Interesting news today. My friends and I have been nervously joking about it. (“Do you want to grab food, oh wait, can’t really afford to be seen with any other foreigners right now.”) We’ll see how it plays out. I’ll keep you updated if CENSORED. Just kidding ha ha ha?
Not a whole lot is new with me. I’ve been constantly coming up with new games to play with my students. My latest is to bring in my alarm clock, and set the alarm one minute ahead. Then we play hot potato while saying the days of the week, months of the year, seasons, etc. The game was up when they figured out how to disable the alarm really subtly, without me noticing. (I’m telling you! They’re clever! Not that my classroom is anything like Jurassic Park.)
Right now, I’m procrastinating on doing some writing homework. Our teacher emailed us a PDF and we have to describe the pictures in Chinese. Unfortunately, they’re cartoons, and I have no idea what the jokes are. Take a look. I’ll be accepting assistance in the comments section below, thanks.
Sad to say my 父母 have left Beijing. I hope their trip wasn’t too overwhelming! I had a lot of fun showing them around, and I was reminded that traveling and living in China sometimes isn’t the most convenient, but is always an adventure. Also, I learned that I literally have no table manners left. It’s not really a thing here to NOT reach all the way across the table. (Not to mention slurping noodles!)
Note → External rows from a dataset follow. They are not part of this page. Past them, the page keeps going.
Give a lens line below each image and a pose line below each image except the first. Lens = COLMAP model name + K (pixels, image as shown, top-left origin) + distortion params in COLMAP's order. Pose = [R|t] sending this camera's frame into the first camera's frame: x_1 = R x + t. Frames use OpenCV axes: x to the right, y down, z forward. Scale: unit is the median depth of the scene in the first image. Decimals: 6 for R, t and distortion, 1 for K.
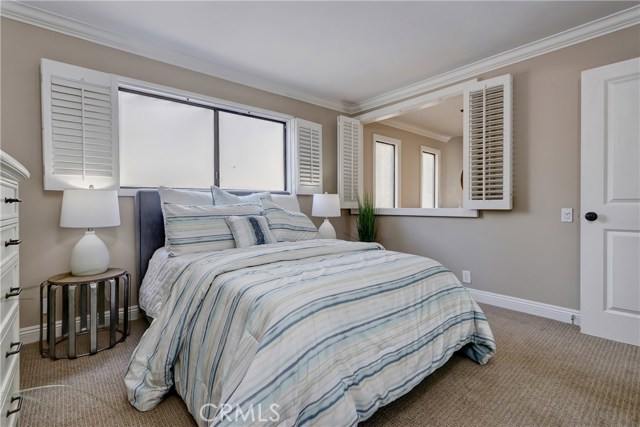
lens RADIAL K [[292.8, 0, 318.4], [0, 292.8, 209.5], [0, 0, 1]] dist [0.000729, 0.000013]
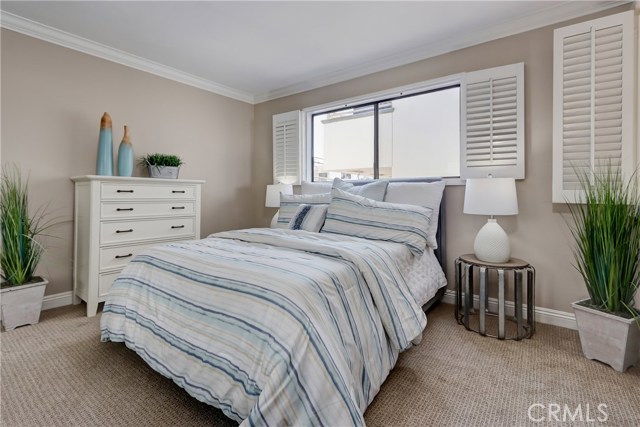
lens RADIAL K [[308.2, 0, 319.1], [0, 308.2, 189.9], [0, 0, 1]] dist [0.000668, -0.000032]
pose [[0.221019, -0.012618, -0.975188, 0.237612], [-0.015716, 0.999740, -0.016498, -0.004587], [0.975143, 0.018973, 0.220763, 0.202886]]
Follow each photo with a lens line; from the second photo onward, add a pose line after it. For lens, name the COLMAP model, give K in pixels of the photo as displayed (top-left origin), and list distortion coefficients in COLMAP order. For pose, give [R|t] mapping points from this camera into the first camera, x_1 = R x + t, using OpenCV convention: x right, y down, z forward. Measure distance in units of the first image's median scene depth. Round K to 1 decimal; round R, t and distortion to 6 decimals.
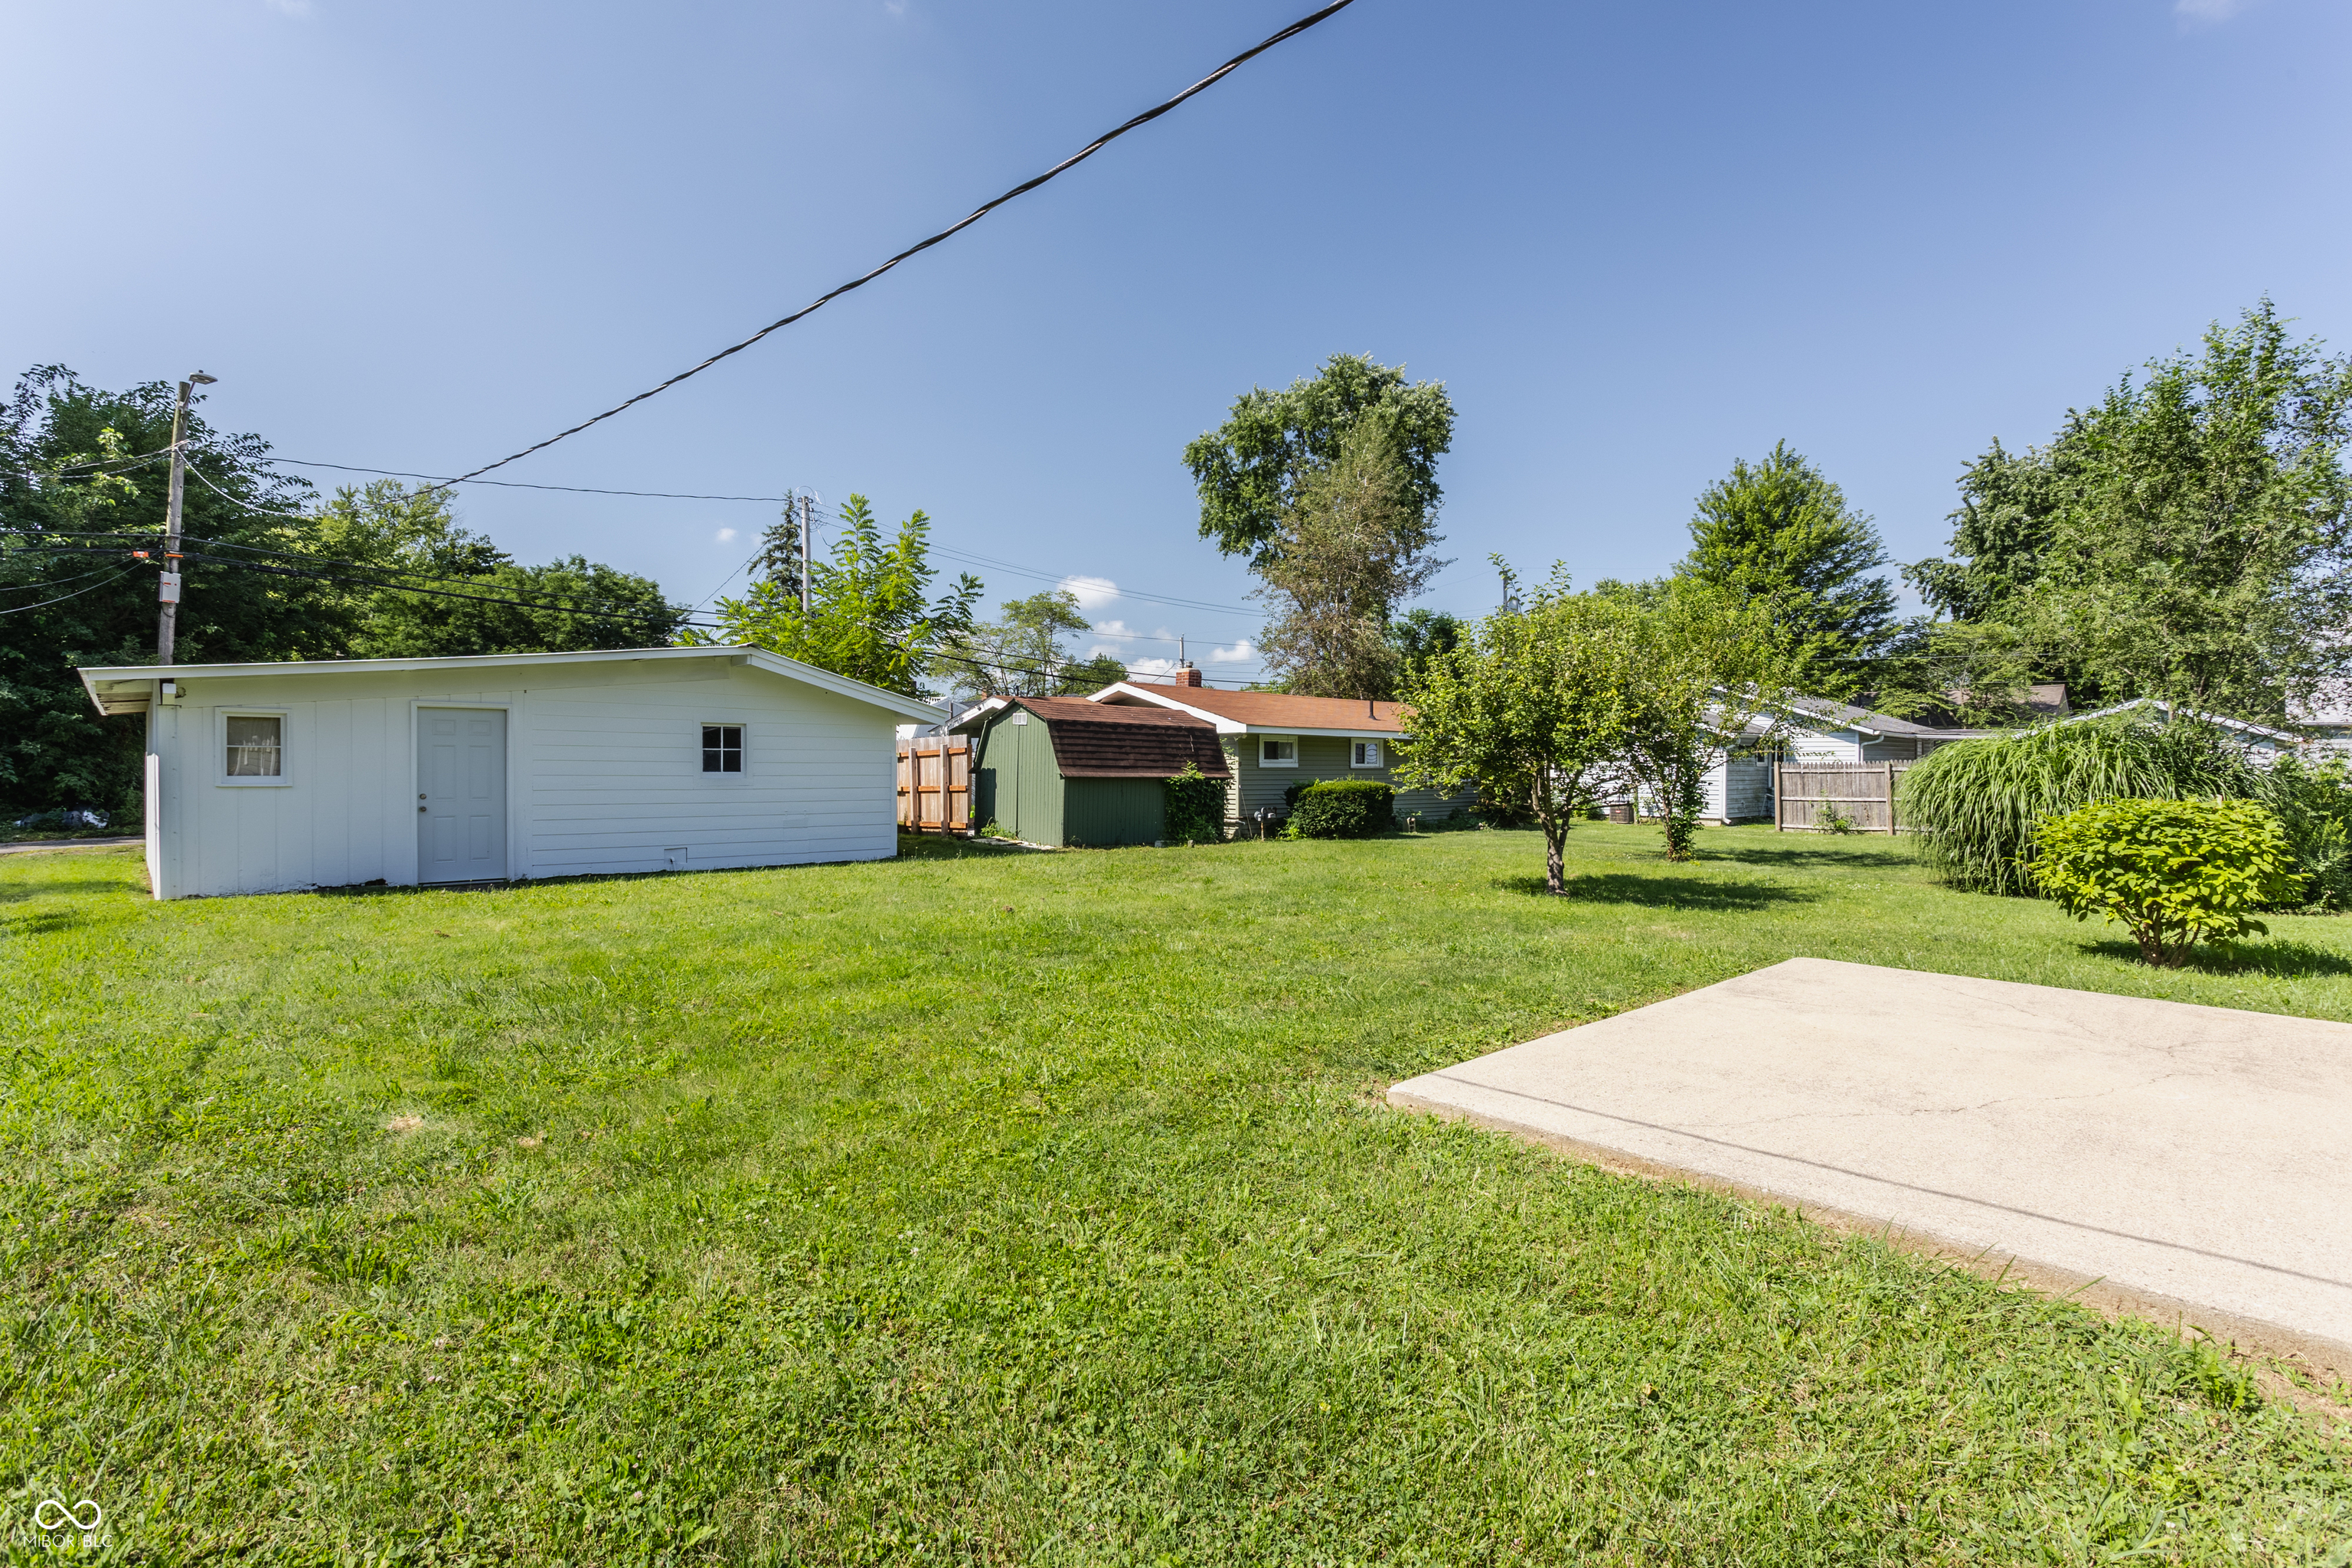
lens RADIAL K [[1132.2, 0, 1171.7], [0, 1132.2, 762.3], [0, 0, 1]] dist [0.000924, 0.001387]
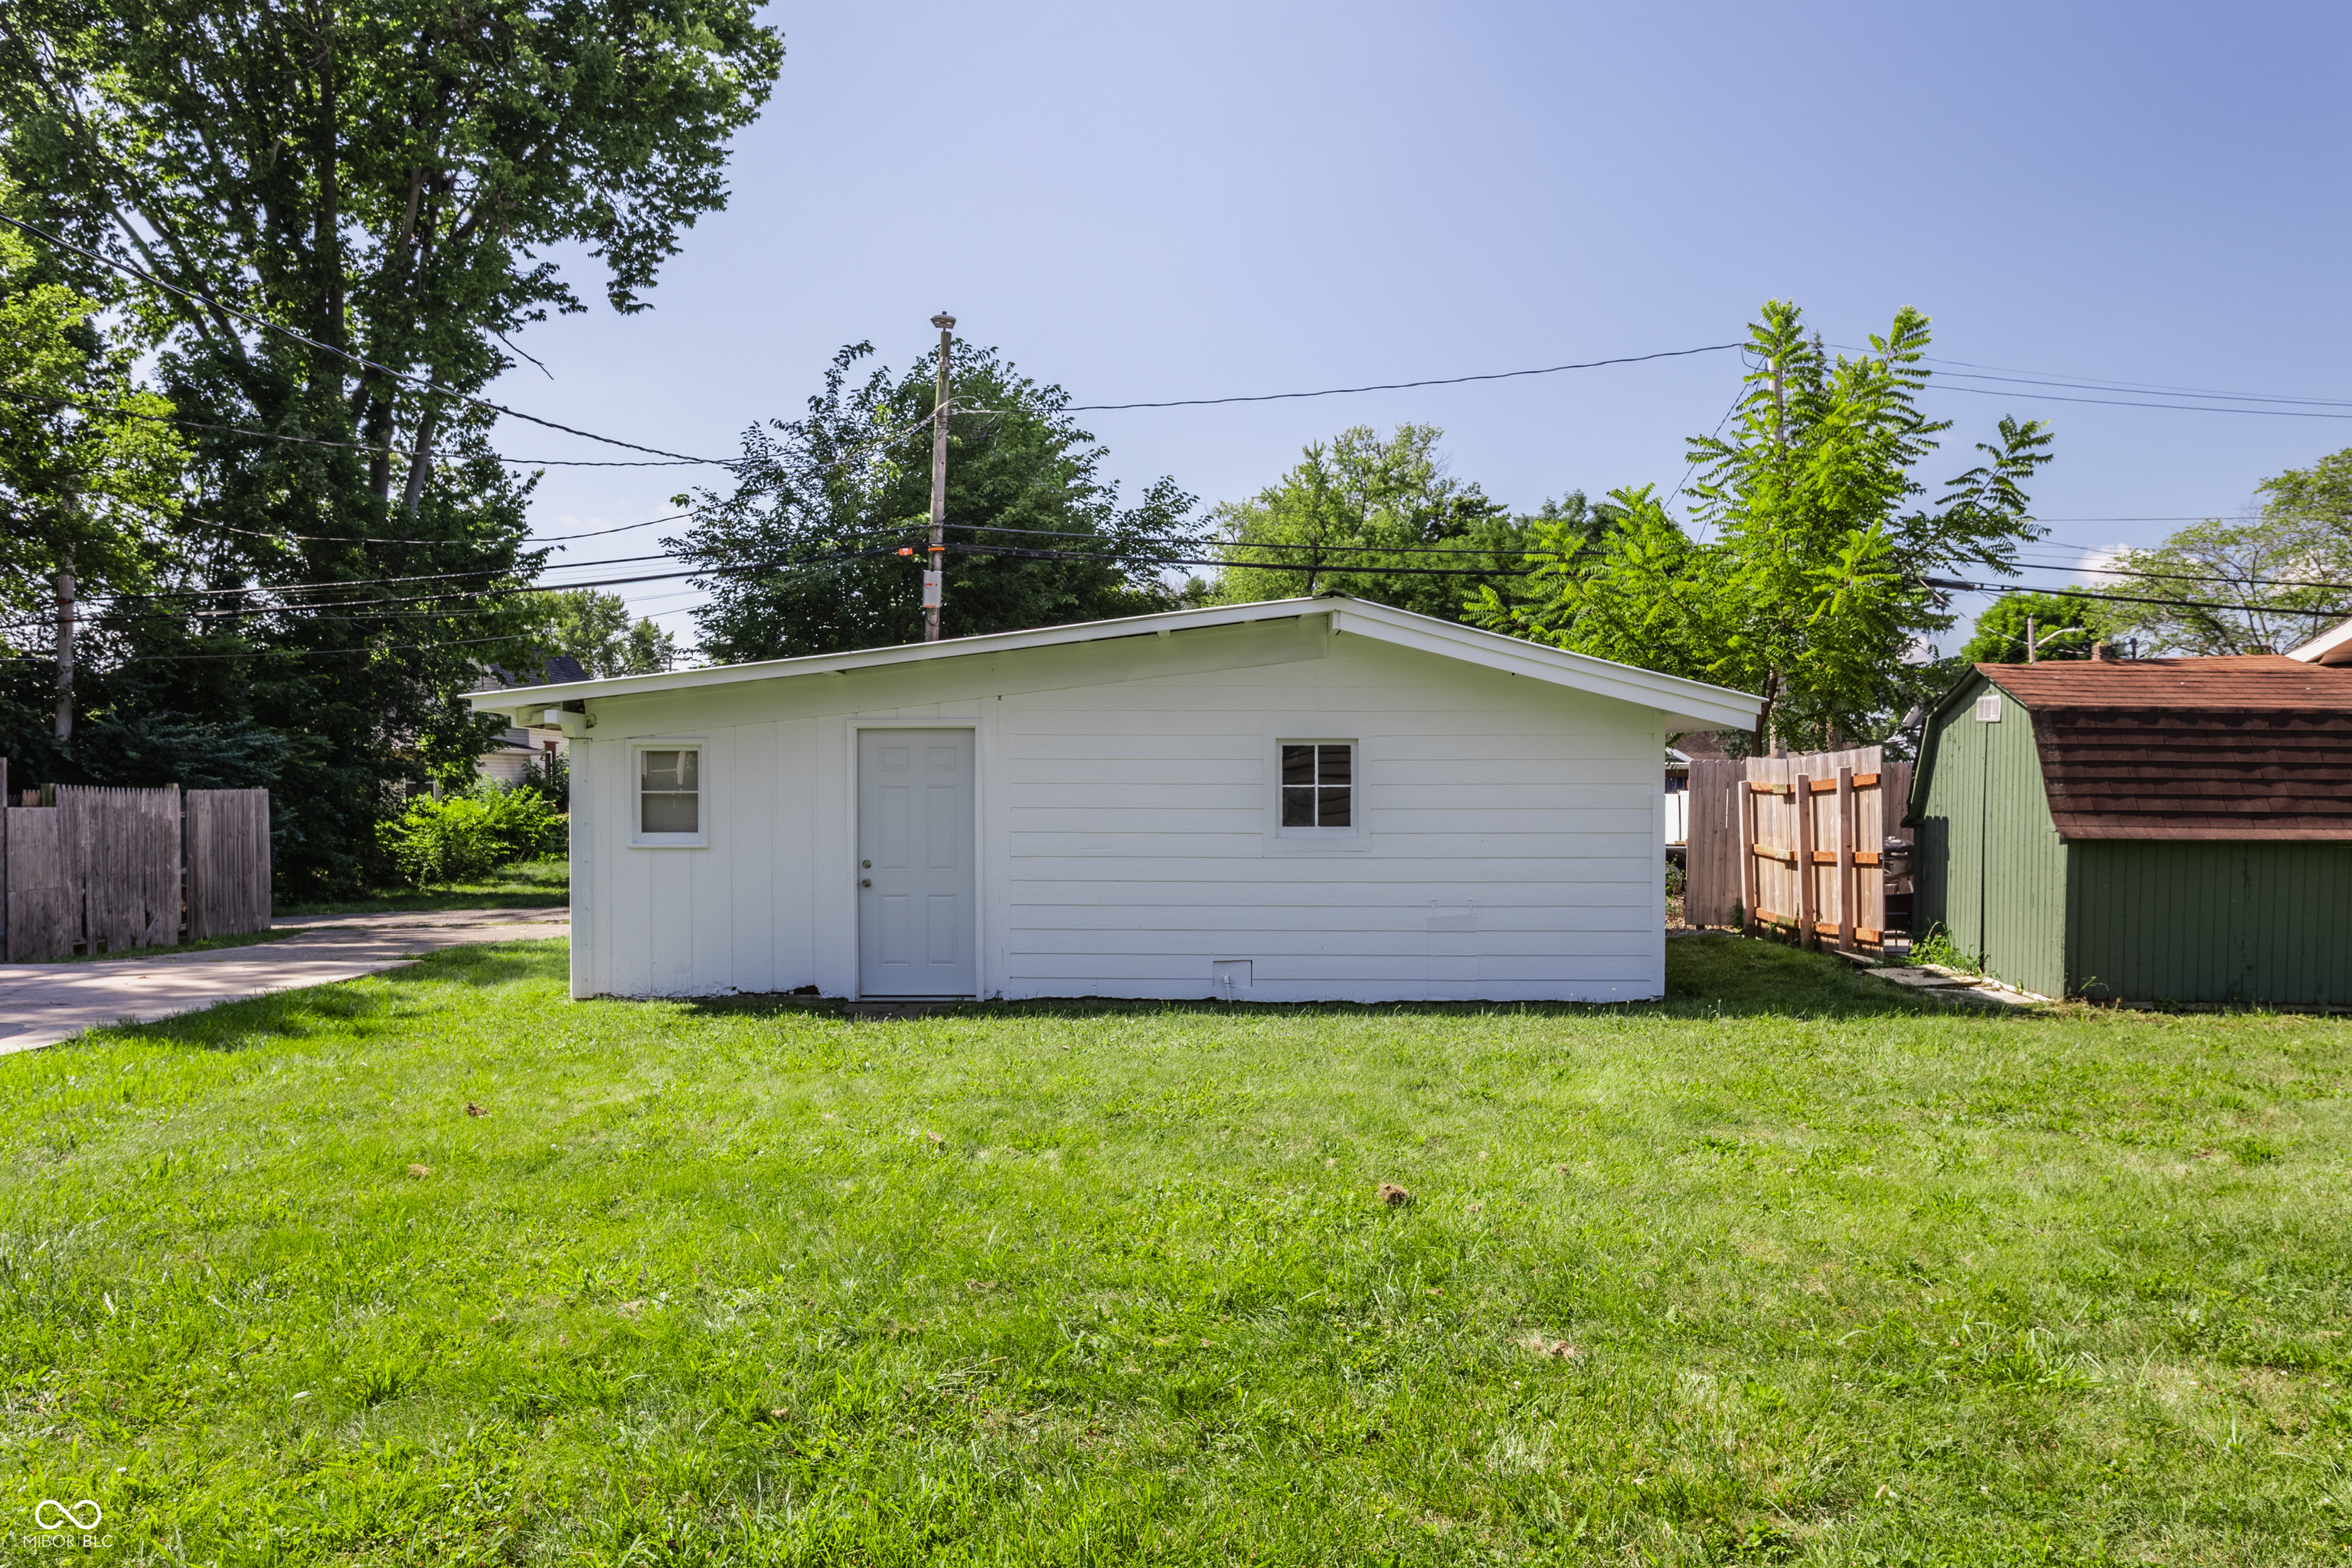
lens RADIAL K [[1731.6, 0, 1175.8], [0, 1731.6, 794.0], [0, 0, 1]] dist [-0.011772, -0.004658]
pose [[0.710289, -0.006992, -0.703875, 0.106499], [0.007811, 0.999967, -0.002051, -0.004341], [0.703867, -0.004041, 0.710321, 0.246009]]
I’ve been thinking a lot about the idea of “common courtesy” and how it relates to Chinese culture. My Chinese American friend was telling me how frustrated she gets sometimes with Chinese people here who, she feels, don’t express any courtesy. And I can see what she means. Shoving, reaching, spitting, smoking, talking loudly…. they’re all common and nobody bats an eye. If you say hi to a stranger, even in a situation like an elevator, they’re going to think “crap, am I supposed to know that person!?” (And that’s the best case; usually they’ll just think you’re bonkers). I was reading a blog post where the writer was complaining about how in China, people think you’re stupid for showing what we would call politeness. Even the language itself can be harsh sounding, and brutally blunt. In America, in situations where I would normally say “oh, no thanks, I’d rather not,” in China I would say “不要” which is simply, “don’t want.”
I think there’s a much more subtle force at work than our version of common courtesy. I think overall, people are much more open to others (umm, not talking politics here). I once helped a grandfather carry a baby carriage up some stairs while grandma carried the baby. They thanked me and I cooed at the baby for a minute. Maybe not the best example, but the whole situation struck me as so routine for them, like they thought it was really unremarkable. To them, it was so natural that I would offer help and smile at their grandson. I think a similar situation in the U.S. while of course it could happen, would be regarded with much more… suspicion? In the U.S. accepting help like that would be seen as a sign of weakness much more than it does here. And instead of getting huffy or angry at others, everyone accepts that the public space is for everyone, and so anyone can bump into you, spit on the ground, play a loud game of cards, and it’s okay. In the U.S., someone bumping into you the wrong way can start a fight.
Anyway, obviously not fully developed in these ideas and I’m just kind of running a rambling comparison. Just something to think about.